No images, please. Copy each entry below exactly as it reads.

● Records shown:
========================================

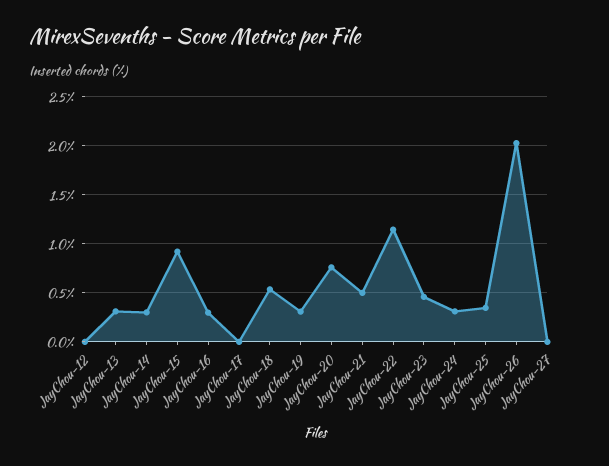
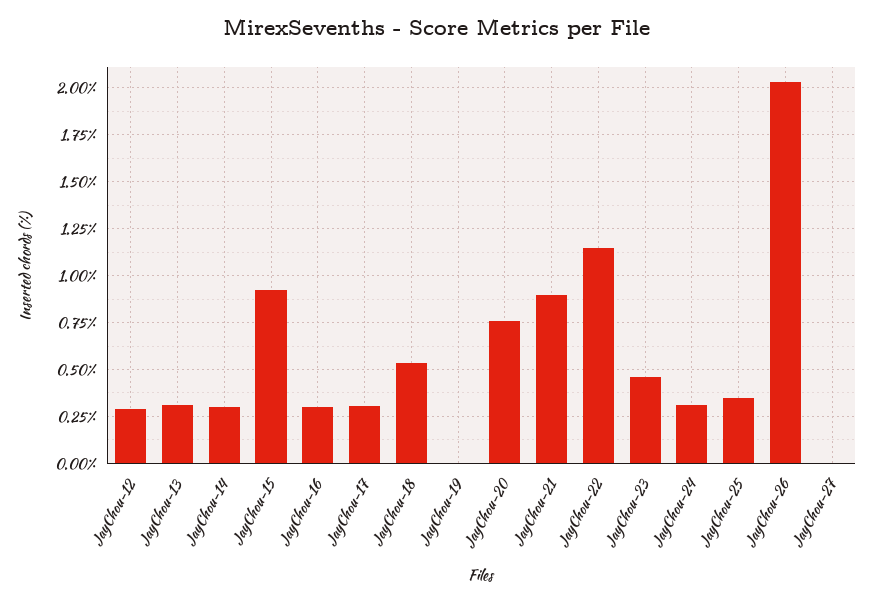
  {
-   "JayChou-12": 0,
+   "JayChou-12": 0.3,
    "JayChou-13": 0.3,
    "JayChou-14": 0.3,
    "JayChou-15": 0.9,
    "JayChou-16": 0.3,
-   "JayChou-17": 0,
+   "JayChou-17": 0.3,
    "JayChou-18": 0.55,
-   "JayChou-19": 0.3,
+   "JayChou-19": 0,
    "JayChou-20": 0.75,
-   "JayChou-21": 0.5,
+   "JayChou-21": 0.9,
    "JayChou-22": 1.15,
    "JayChou-23": 0.45,
    "JayChou-24": 0.3,
    "JayChou-25": 0.35,
    "JayChou-26": 2.05,
    "JayChou-27": 0
  }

========================================

● Written response:
  {
-   "JayChou-12": 0,
+   "JayChou-12": 0.3,
    "JayChou-13": 0.3,
    "JayChou-14": 0.3,
    "JayChou-15": 0.9,
    "JayChou-16": 0.3,
-   "JayChou-17": 0,
+   "JayChou-17": 0.3,
    "JayChou-18": 0.55,
-   "JayChou-19": 0.3,
+   "JayChou-19": 0,
    "JayChou-20": 0.75,
-   "JayChou-21": 0.5,
+   "JayChou-21": 0.9,
    "JayChou-22": 1.15,
    "JayChou-23": 0.45,
    "JayChou-24": 0.3,
    "JayChou-25": 0.35,
    "JayChou-26": 2.05,
    "JayChou-27": 0
  }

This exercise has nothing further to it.